Daria Davitti is Assistant Professor at the University of Nottingham, where she also heads the Forced Migration Unit of the Human Rights Law Centre. She is also a research fellow of Lund University, Faculty of Law (Sweden), where she is developing her research project, Liquid Borders. The project examines EU migration policies to interrogate how they contribute to the ‘liquidity’ of the EU border, for instance through externalization, privatization, cooperation with third countries, and development aid. More broadly, her work is concerned with the implementation of international law in complex contexts, such as situations of armed conflict, migration and humanitarian contexts.
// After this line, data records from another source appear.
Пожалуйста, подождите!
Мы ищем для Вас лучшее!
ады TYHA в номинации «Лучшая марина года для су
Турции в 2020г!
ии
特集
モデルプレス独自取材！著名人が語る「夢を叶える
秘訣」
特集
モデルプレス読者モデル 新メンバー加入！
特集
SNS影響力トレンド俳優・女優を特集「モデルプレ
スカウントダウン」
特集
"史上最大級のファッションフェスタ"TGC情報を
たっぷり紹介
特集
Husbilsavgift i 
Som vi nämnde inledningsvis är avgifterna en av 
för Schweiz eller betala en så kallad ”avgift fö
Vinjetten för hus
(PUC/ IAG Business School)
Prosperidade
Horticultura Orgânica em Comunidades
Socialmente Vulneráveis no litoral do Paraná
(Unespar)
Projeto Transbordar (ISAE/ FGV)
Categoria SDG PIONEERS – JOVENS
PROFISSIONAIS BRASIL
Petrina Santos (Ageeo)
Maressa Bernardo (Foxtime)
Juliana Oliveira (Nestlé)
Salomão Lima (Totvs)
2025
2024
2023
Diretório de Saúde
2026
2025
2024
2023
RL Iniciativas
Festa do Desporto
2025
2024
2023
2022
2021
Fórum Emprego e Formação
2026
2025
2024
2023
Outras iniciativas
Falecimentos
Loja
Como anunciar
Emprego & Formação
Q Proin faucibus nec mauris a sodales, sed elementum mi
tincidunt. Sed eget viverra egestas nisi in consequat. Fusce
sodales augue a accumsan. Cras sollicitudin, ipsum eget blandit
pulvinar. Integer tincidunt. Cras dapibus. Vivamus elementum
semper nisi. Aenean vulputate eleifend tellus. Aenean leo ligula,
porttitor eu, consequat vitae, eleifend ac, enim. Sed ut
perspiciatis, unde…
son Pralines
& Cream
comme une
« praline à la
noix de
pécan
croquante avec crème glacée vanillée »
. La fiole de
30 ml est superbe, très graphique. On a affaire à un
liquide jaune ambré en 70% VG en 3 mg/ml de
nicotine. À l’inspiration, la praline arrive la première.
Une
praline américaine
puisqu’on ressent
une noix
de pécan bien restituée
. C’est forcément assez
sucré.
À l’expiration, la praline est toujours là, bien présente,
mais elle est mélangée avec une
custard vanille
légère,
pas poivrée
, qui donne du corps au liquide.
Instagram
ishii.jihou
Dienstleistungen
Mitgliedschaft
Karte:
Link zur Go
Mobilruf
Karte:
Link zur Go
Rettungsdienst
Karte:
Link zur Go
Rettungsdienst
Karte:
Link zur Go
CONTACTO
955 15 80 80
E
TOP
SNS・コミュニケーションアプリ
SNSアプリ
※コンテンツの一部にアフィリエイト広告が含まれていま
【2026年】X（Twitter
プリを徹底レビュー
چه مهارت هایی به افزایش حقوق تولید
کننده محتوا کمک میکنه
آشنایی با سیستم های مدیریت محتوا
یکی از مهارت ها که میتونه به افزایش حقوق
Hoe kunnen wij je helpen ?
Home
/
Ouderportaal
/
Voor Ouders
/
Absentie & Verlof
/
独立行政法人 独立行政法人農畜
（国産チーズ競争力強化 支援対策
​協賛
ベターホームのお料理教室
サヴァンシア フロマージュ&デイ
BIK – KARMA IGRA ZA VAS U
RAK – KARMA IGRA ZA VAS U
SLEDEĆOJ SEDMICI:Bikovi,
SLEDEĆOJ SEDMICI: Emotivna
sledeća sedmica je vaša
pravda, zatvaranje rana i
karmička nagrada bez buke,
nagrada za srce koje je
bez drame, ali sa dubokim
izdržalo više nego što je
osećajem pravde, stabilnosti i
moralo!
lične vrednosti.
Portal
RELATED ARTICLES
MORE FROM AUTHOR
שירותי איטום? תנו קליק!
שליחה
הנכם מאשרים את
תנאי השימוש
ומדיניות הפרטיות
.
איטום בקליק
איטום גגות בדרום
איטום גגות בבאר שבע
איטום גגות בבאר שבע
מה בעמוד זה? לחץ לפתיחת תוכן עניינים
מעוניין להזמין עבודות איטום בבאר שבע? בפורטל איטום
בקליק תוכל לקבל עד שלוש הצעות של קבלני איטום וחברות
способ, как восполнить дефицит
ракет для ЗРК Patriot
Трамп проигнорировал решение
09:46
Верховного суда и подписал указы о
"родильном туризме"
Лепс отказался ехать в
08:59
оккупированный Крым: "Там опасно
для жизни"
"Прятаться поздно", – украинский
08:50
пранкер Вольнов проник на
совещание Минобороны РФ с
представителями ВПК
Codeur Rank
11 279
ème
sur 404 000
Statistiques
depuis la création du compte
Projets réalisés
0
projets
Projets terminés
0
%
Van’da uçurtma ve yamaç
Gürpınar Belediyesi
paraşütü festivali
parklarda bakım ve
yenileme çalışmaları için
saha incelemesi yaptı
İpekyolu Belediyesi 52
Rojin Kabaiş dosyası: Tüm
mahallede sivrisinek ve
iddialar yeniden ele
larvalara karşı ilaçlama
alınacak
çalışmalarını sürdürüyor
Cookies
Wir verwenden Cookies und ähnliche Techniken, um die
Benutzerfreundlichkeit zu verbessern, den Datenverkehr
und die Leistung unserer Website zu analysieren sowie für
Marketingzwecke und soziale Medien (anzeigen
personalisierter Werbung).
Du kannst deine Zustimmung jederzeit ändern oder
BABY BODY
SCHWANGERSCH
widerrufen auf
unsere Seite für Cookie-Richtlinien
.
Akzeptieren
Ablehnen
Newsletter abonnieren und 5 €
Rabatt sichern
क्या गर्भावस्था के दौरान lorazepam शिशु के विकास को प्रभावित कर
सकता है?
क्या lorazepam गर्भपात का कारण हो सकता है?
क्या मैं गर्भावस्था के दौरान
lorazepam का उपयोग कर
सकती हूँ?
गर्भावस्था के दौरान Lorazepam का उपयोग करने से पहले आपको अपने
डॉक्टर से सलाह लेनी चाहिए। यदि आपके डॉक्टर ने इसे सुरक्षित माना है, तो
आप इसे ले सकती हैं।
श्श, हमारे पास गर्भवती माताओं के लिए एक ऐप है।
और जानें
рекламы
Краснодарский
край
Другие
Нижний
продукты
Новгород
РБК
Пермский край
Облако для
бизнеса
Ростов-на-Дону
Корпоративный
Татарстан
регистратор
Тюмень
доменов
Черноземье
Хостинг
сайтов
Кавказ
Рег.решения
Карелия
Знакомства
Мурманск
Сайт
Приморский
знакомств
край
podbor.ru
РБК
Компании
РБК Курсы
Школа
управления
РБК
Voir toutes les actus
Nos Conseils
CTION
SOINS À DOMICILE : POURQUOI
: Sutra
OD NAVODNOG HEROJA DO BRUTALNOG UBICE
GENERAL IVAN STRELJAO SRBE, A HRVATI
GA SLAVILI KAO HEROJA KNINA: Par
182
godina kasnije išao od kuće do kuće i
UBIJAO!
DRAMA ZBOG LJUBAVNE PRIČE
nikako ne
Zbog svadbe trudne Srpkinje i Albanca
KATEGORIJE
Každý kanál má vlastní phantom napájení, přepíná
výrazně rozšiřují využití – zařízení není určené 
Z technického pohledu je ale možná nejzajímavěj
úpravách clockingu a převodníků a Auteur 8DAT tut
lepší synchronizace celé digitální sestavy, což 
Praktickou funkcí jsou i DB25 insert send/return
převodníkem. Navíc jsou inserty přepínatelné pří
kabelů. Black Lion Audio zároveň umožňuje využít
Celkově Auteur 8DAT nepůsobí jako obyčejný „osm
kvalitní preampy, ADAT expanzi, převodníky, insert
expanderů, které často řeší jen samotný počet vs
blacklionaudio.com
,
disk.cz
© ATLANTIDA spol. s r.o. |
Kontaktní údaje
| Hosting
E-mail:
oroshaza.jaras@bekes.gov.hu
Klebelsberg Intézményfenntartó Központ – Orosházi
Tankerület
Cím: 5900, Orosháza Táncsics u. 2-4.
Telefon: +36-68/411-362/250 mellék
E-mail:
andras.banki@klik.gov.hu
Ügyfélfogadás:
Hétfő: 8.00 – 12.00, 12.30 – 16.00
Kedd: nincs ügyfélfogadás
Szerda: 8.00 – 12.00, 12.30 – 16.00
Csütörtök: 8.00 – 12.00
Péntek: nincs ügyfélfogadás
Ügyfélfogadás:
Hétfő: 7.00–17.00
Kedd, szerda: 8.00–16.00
Her monograph Investment and Human Rights in Armed Conflict (Hart, 2019) analyses the intersection between international investment law and economic, social and cultural rights from the perspective of business and human rights, as applied to situations of armed conflict. She has published in leading academic journals, including the European Journal of International Law and the Human Rights Law Review, and her work has informed the work of UN Special Procedures.
Before joining academia, Daria worked as a human rights field officer with the United Nations Assistance Mission in Afghanistan (UNAMA), and with various international non-governmental organizations. In autumn 2019 she will be a Kathleen Fitzpatrick Visiting Postdoctoral Fellow at the Laureate Program in International Law, Melbourne Law School, led by Professor Anne Orford.